ABOUT THIS EXERCISE: Locate each line below that includes "Дунав" and reproduce it.

--

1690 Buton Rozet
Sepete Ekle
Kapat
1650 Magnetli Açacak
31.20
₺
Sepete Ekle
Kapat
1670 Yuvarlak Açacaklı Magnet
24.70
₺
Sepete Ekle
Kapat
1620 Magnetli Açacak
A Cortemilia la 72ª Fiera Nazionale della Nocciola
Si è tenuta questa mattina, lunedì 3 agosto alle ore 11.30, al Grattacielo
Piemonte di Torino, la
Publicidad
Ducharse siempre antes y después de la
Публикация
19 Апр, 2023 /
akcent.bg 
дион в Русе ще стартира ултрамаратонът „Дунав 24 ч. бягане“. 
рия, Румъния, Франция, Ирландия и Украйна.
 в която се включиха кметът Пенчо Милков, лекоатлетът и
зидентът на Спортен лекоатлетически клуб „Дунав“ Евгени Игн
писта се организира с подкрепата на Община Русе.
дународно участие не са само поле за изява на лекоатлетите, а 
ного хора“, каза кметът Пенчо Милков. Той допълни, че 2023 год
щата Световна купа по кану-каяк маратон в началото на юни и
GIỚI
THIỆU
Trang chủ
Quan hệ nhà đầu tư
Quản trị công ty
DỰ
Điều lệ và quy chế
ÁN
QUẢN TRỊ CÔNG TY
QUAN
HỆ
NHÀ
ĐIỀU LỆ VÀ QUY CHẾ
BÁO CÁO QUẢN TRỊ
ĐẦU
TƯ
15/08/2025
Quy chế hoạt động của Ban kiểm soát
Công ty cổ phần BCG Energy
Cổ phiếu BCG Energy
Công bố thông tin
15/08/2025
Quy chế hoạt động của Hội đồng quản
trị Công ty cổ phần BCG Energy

--

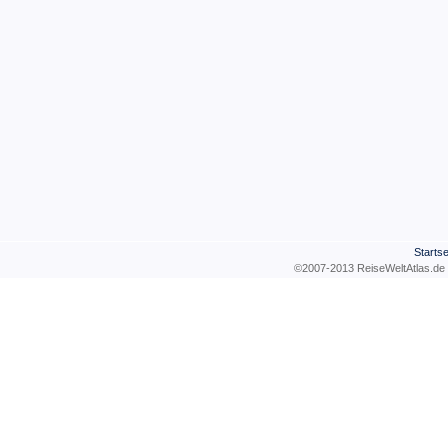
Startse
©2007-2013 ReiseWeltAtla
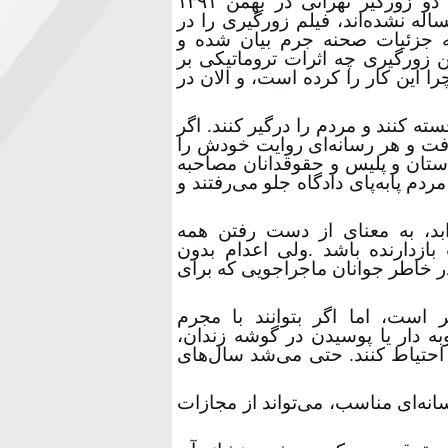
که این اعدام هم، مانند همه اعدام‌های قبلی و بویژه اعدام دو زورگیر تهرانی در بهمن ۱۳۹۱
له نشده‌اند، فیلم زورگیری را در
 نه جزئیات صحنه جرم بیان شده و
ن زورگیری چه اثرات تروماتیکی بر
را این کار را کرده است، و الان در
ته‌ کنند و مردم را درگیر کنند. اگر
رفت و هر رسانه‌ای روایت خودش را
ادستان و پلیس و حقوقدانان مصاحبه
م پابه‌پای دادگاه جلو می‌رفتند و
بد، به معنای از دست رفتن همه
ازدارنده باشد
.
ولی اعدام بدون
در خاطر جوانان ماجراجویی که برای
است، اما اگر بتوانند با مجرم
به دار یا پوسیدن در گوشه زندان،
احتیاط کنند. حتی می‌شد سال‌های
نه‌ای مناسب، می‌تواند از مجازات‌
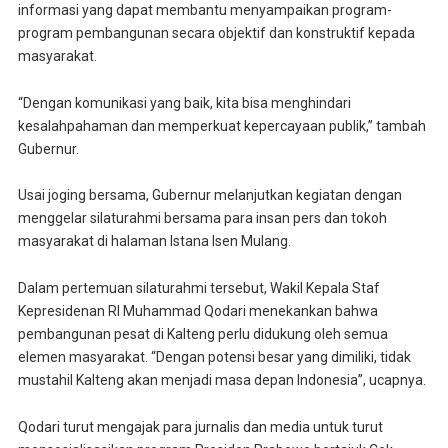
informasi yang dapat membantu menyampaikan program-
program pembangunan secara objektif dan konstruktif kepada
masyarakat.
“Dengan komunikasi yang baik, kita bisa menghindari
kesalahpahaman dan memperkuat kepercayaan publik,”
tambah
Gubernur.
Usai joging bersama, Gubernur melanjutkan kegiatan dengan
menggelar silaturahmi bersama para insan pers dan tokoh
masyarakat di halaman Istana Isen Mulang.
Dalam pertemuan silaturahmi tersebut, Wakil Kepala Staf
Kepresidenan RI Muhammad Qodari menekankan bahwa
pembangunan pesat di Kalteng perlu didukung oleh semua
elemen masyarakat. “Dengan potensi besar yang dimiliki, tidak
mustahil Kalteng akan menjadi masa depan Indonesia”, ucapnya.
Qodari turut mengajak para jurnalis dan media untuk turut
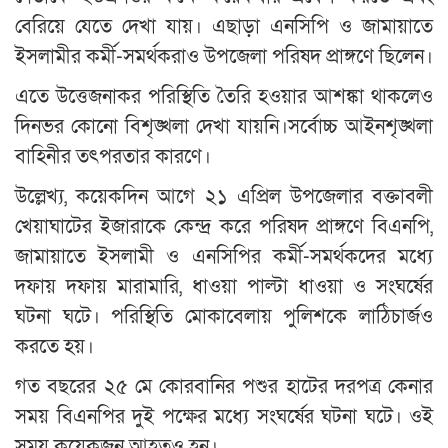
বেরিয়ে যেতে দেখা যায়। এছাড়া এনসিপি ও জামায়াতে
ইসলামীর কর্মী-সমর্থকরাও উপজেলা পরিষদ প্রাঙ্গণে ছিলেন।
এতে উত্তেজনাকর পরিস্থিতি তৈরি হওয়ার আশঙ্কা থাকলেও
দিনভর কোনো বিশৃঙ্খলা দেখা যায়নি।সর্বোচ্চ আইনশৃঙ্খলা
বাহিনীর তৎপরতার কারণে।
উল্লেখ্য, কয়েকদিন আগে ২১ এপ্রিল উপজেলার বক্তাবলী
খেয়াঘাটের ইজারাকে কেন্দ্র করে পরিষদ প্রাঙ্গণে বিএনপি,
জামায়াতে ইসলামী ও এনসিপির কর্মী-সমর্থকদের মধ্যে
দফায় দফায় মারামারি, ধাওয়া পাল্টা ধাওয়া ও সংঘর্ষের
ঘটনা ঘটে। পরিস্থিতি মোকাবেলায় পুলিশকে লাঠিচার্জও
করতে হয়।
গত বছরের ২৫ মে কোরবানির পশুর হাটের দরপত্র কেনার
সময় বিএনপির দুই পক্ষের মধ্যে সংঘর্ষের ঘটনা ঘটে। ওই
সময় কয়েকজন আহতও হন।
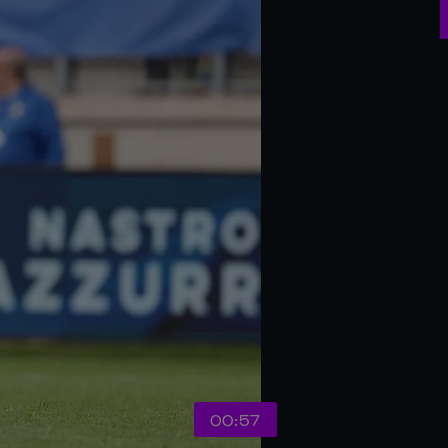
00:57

--

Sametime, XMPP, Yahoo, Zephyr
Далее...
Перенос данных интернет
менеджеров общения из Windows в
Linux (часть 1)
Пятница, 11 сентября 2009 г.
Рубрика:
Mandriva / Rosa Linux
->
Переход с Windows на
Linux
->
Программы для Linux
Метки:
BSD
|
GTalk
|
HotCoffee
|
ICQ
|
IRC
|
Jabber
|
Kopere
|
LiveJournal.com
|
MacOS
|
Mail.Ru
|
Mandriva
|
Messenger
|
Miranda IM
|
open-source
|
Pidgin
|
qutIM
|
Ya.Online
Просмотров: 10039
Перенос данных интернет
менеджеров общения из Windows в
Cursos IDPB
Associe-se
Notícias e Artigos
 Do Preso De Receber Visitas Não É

--

ANSWER SECTION:
дион в Русе ще стартира ултрамаратонът „Дунав 24 ч. бягане“. 
зидентът на Спортен лекоатлетически клуб „Дунав“ Евгени Игн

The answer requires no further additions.